The kinda funny, notorious thing about Bayesian statistics is that the idea of it is so beautiful, but the math can quickly become gnarly.

Let’s embrace the gnar and explore a very simple model – Bayesian linear regression – in full detail. We previously introduced linear regression and in a Bayesian context, but didn’t go “all the way”.

I borrow heavily from Kieran Campbell’s nice explainer, but aim to give some contextual flavor in a few places where it would have benefitted me.

Say we have a dataset \(\mathcal{D}=\{(x_i, y_i)\}\) with each \(x_i,y_i\in\mathbb{R}\). We assume a linear model \(y_i = \beta_0 + \beta_1 x_i + \varepsilon\), with Gaussian “noise”, \(\varepsilon \sim \mathcal{N}(0, 1/\tau)\).

The likelihood of the data \(\mathcal{D}\) given the parameters is

\[p(\mathcal{D}\vert \beta)=\prod_{i=1}^N \mathcal{N}(\beta_0 + \beta_1 x_i, 1/\tau)\]We’ve previously explored computing maximum likelihood estimation for this model (equivalent to ordinary least squares), or putting a prior on \(\beta\) and computing the maximum aposteriori estimate (which with a zero-mean Gaussian prior is equivalent to ridge regression). We even computed the full posterior over \(\beta\) directly (in fact, we did it for the general case of dimension \(d\)).

Now let’s be “even more Bayesian” and treat the parameters of the noise and the parameters of the prior on \(\beta\), as variables too.
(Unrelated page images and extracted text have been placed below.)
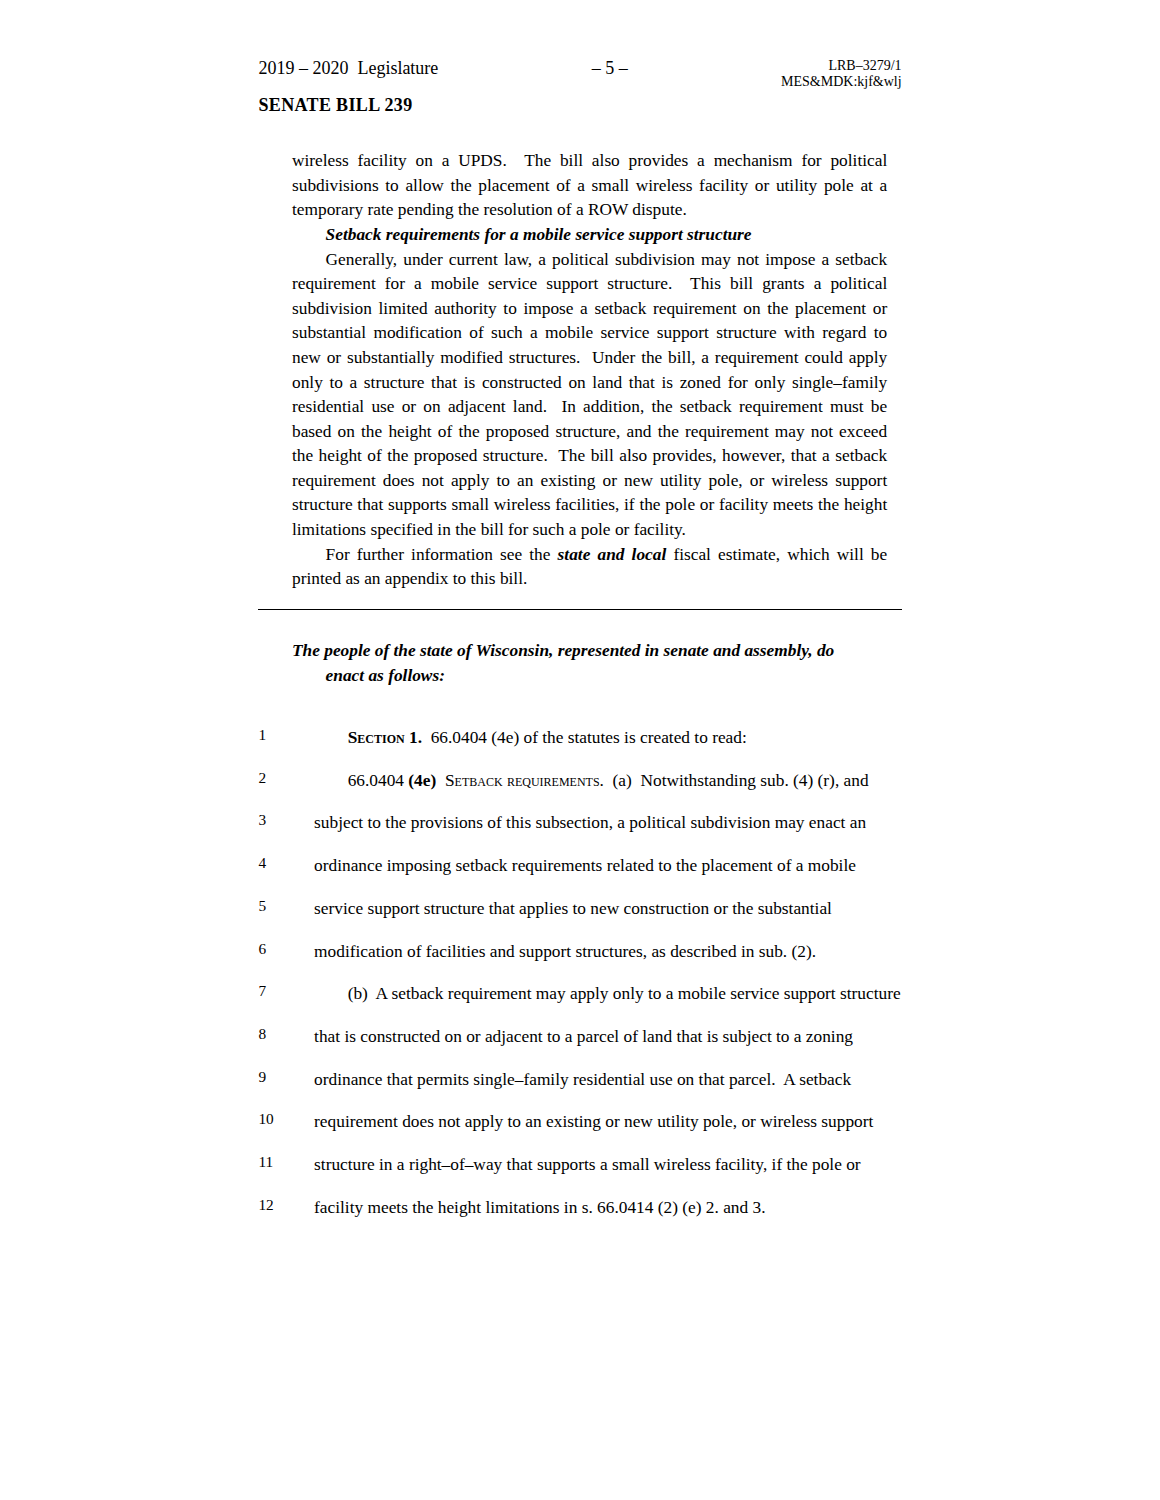2019 – 2020 Legislature
– 5 –
LRB–3279/1
MES&MDK:kjf&wlj
SENATE BILL 239
wireless facility on a UPDS. The bill also provides a mechanism for political subdivisions to allow the placement of a small wireless facility or utility pole at a temporary rate pending the resolution of a ROW dispute.
Setback requirements for a mobile service support structure
Generally, under current law, a political subdivision may not impose a setback requirement for a mobile service support structure. This bill grants a political subdivision limited authority to impose a setback requirement on the placement or substantial modification of such a mobile service support structure with regard to new or substantially modified structures. Under the bill, a requirement could apply only to a structure that is constructed on land that is zoned for only single–family residential use or on adjacent land. In addition, the setback requirement must be based on the height of the proposed structure, and the requirement may not exceed the height of the proposed structure. The bill also provides, however, that a setback requirement does not apply to an existing or new utility pole, or wireless support structure that supports small wireless facilities, if the pole or facility meets the height limitations specified in the bill for such a pole or facility.
For further information see the state and local fiscal estimate, which will be printed as an appendix to this bill.
The people of the state of Wisconsin, represented in senate and assembly, do enact as follows:
| 1 | Section 1. 66.0404 (4e) of the statutes is created to read: |
| 2 | 66.0404 (4e) Setback requirements . (a) Notwithstanding sub. (4) (r), and |
| 3 | subject to the provisions of this subsection, a political subdivision may enact an |
| 4 | ordinance imposing setback requirements related to the placement of a mobile |
| 5 | service support structure that applies to new construction or the substantial |
| 6 | modification of facilities and support structures, as described in sub. (2). |
| 7 | (b) A setback requirement may apply only to a mobile service support structure |
| 8 | that is constructed on or adjacent to a parcel of land that is subject to a zoning |
| 9 | ordinance that permits single–family residential use on that parcel. A setback |
| 10 | requirement does not apply to an existing or new utility pole, or wireless support |
| 11 | structure in a right–of–way that supports a small wireless facility, if the pole or |
| 12 | facility meets the height limitations in s. 66.0414 (2) (e) 2. and 3. |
We’ll place the following priors on these variables:

\[\begin{align*} \beta_0 &\sim \mathcal{N}(\mu_0, 1/\tau_0) \\ \beta_1 &\sim \mathcal{N}(\mu_1, 1/\tau_1) \\ \tau &\sim \text{Gamma}(\alpha, \beta) \end{align*}\]Keeping the general structure of Bayes rule in mind,

\[p(\theta\vert \mathcal{D}) = \frac{p(\mathcal{D}\vert \theta) \ p(\theta)}{p(\mathcal{D})}\]we want to compute the full posterior \(p(\beta_0,\beta_1,\tau\vert \mathcal{D})\).

(And note we *are* assuming we know all the new (hyper)parameters, \(\tau_0\), \(\tau_1\), and \(\alpha\) and \(\beta\) … basically we’re saying we’ve decided this is the level at which we can most directly capture our assumptions prior to observing any data).

Unfortunately, having all these priors in the numerator of Bayes makes the computation intractable — we can’t derive the posterior directly.

But no fear: time to break out the heavy machinery. One option is variational inference, which basically finds a very good approximation of the actual (intractable) posterior distribution we want with a tractable one.

Another option is sampling techniques, specifically Markov Chain Monte Carlo (MCMC) methods, specifically, for this post, Gibbs sampling. Gibbs sampling is named after the physicist Josiah Gibbs, but was first fully described by Geman and Geman in 1984.

Gibbs sampling feels like coordinate descent: sample from a distribution, then using that guess, sample from an adjacent distribution, etc until you converge.

Specifically, given a posterior \(p(\theta\vert \mathcal{D})\), where, say, \(\theta = (\theta_0, \theta_1)\),

- Initialize \(\theta_1^{(i)}\)
- Sample \(\theta_0^{(i+1)} \sim p(\theta_0\vert \theta_1^{(i)}, \mathcal{D})\)
- Sample \(\theta_1^{(i+1)} \sim p(\theta_1\vert \theta_0^{(i+1)}, \mathcal{D})\)
- Increment \(i\), go to step 1, and repeat until convergence

The nice thing is, we don’t have to pick any tuning parameters. The hard thing is, we have to compute all these new conditional probabilities, and hope they have a form that we’re able to sample from.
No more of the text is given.